Auch die 10-jährigen Break-even Sätze (Differenz zwischen nominal und real-Renditen)
verbuchen derzeit den höchsten Wert seit Januar.
Die inflationsgeschützte Staatsanleihen
Grossbritanniens, Ertrag im Vergleich zu US TIPS und German Linkers, Graph: Bloomberg
Deutsche Bank Analysten wagen vor diesem
Hintergrund eine extreme Prognose: Das britische Pfund wird weiter fallen, um
10% und die Inflation steigt auf 5,2%.
Das britische Pfund hat 2016 gegenüber dem USD weltweit
am schlechtesten abgeschnitten, Graph:
Bloomberg
Einer von Bloomberg
durchgeführten Umfrage zufolge dürfte die britische Notenbank (BoE) noch in
dieser Woche die Zinsen senken, zum ersten Mal seit 2009. Erwartet wird eine
Zinssenkung um 25 Basispunkte (d.h. 0,25%) auf 0,25 Prozent.
Grossbritannien: Inflationserwartungen, Graph: FastFT
Ein interessanter Aspekt in diesem Zusammenhang
ist, dass auch die Versicherungsprämien (gemessen an CDS) für die britischen
Staatsanleihen in den vergangenen Tagen gestiegen sind, was in erster Linie
damit zu tun haben dürfte, dass die zwei (S&P und Fitch) von drei
bekanntesten Rating-Agenturen Grossbritannien die Bestnote in Bezug auf die
Kreditwürdigkeit entzogen haben.
Die erste Zinssenkung in Grossbritannien seit
2009, Graph: Bloomberg
Es ist angesichts der fallenden Renditen der
Staatsanleihen kein Widerspruch, weil die Marktteilnehmer davon ausgehen, dass
die Finanzierung der Staatsschulden derzeit kein Problem darstellt, solange
Grossbritannien über eine eigene Notenbank verfügt und eine eigene Währung hat.
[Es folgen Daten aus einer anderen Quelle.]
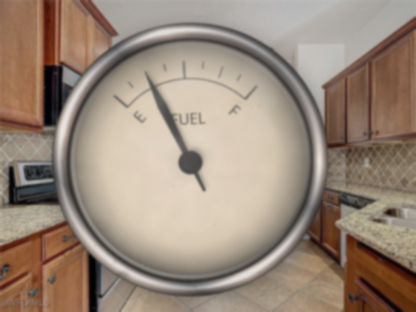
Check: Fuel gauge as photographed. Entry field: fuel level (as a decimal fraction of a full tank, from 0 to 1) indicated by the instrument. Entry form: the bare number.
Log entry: 0.25
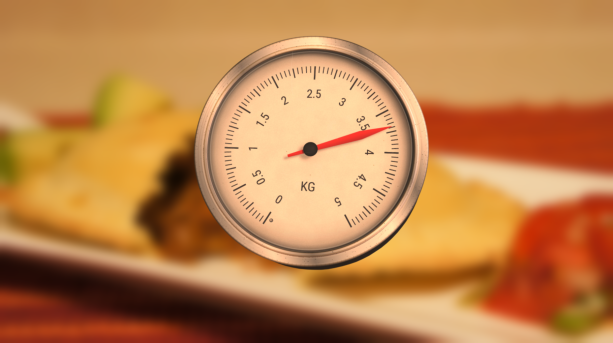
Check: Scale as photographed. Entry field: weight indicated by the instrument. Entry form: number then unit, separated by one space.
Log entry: 3.7 kg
CDS für Staatsanleihen Grossbritanniens, Graph: DIW, Berlin
Die Pfund-Abwertung für ein Land, das ein
übermässiges Leistungsbilanzdefizit hat und über eigene Währung verfügt, ist an
sich keine schlechte Sache.
Ein Land in der Eurozone hätte jetzt aufgrund der
Bonitätskürzung grosse Probleme. Zur Erinnerung:
Der Ruf der EU-Behörden nach Austerität hatte ein
grosses technisches Problem der Anpassung nach dem sog. Sudden Stop in der
Eurozone nach 2012 ausgelöst, weil die politischen Entscheidungsträger aus der
ganzen Entwicklung bereitwillig eine Moralfabel basteln. Die Wirtschaft ist aber keine Moralfabel.